In a televised speech on Tuesday evening, the 71-year-old leader, speaking in front of a large outline of the Great Wall of China, said the issues of employment, income growth, elderly care, child care, education and health care “are always on my mind.” “.

Xi said the July meeting of the Chinese Communist Party leadership was a “clear call for further comprehensive deepening of reform.”

“Enabling people to live happy lives is the top priority,” he said. “Every family hopes that its children will have a good education, its elderly will have good care services, and its youth will have more development opportunities.”

China's economyThe world's second-largest economy after the United States recorded growth of 4.8 percent in the first nine months of the year, lagging behind Beijing's official target of about 5 percent.

The weak sentiment and deflationary pressures follow a series of blows, from the pandemic and a years-long housing market decline, to Xi's reassertion of Communist Party control over large swaths of China's business landscape.

Xi on Tuesday also repeated a veiled warning about international support for Taiwan. China claims sovereignty over Taiwan and has not ruled out the use of force if Taipei refuses to unify indefinitely.

“Compatriots on both sides of the strait are one family. No one can sever the ties of blood and kinship between us, and no one can stop the historical trend of national reunification,” Xi said.

Xi has increasingly directed state support to manufacturing and high-tech industry, raising investment in electric cars, batteries, semiconductors and artificial intelligence, while continuing the production of Chinese-made biotechnologies.

On Tuesday, he highlighted China's progress in technological self-reliance and breakthroughs in areas including computer chips, artificial intelligence and space exploration.

A series of policy easing measures announced by Beijing since September, including some real estate and stock market support, have been seen as a sign that Xi Jinping's administration is shifting its focus toward boosting domestic demand.

Reflecting these changes, the World Bank last week revised its forecast for China's GDP growth next year up 0.4 percentage points to 4.5 percent.

However, China this year has been rocked by a series of mass killings and stabbings that some experts blame on rising social tensions. Fan Weiqiu, a 62-year-old man, was sentenced to death last week after being found guilty of driving his car into a crowd of people in Zhuhai, southern China, in November, killing at least 35 people, in the worst mass killing incident. In the country since 2016. A decade.

Ahead of a series of national holidays, Beijing has begun urging local governments to expand seasonal cash assistance to people facing economic hardship, including unemployed youth.

Kelvin Lam, an economist at macroeconomics firm Pantheon, said that although the grants would not have a significant impact on the broader economy, they could support social stability and consumption in poor rural areas.

China's economic outlook has been further weakened by tense relations with the United States.
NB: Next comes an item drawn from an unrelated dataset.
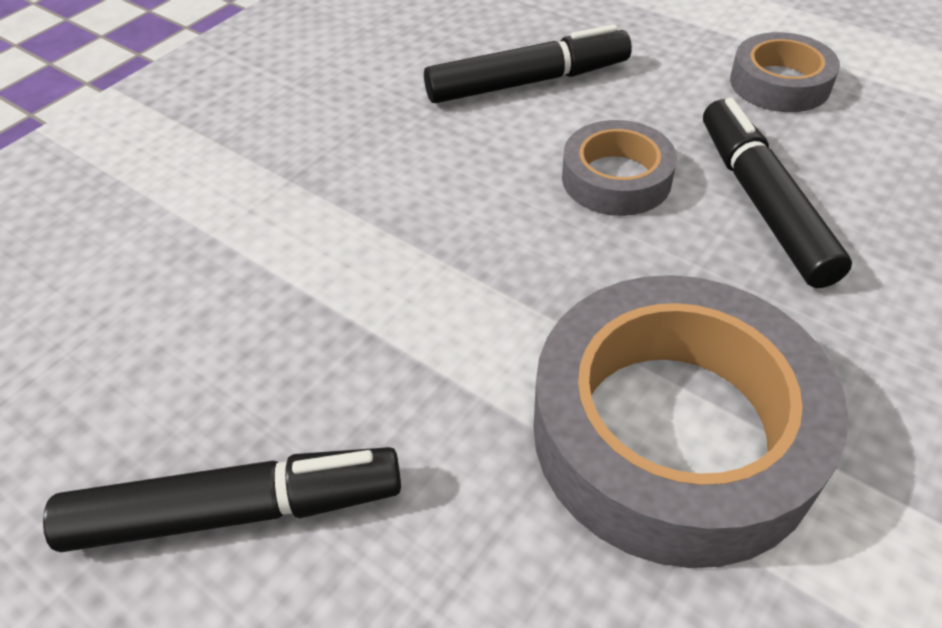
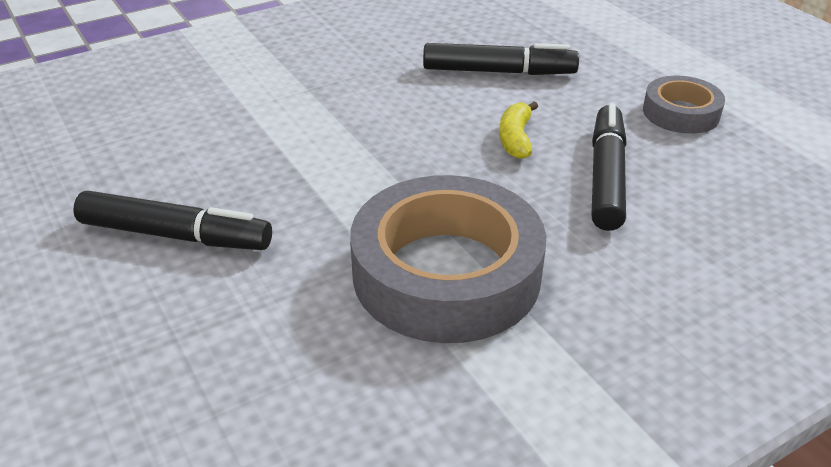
camera: 20 degrees right, 10 degrees down
(616, 178) = (516, 139): grey tape -> yellow banana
Under President Joe Biden, the United States has restricted China's access to computer chips, tightened restrictions on Chinese investments in the United States and tightened sanctions on Chinese companies over their trade with Russia in the wake of the all-out invasion of Ukraine.

Earlier on Tuesday, Xi told Russian leader Vladimir Putin that “strategic coordination” between China and Russia continued to reach higher levels under their leadership, according to a New Year message published by China's official Xinhua news agency.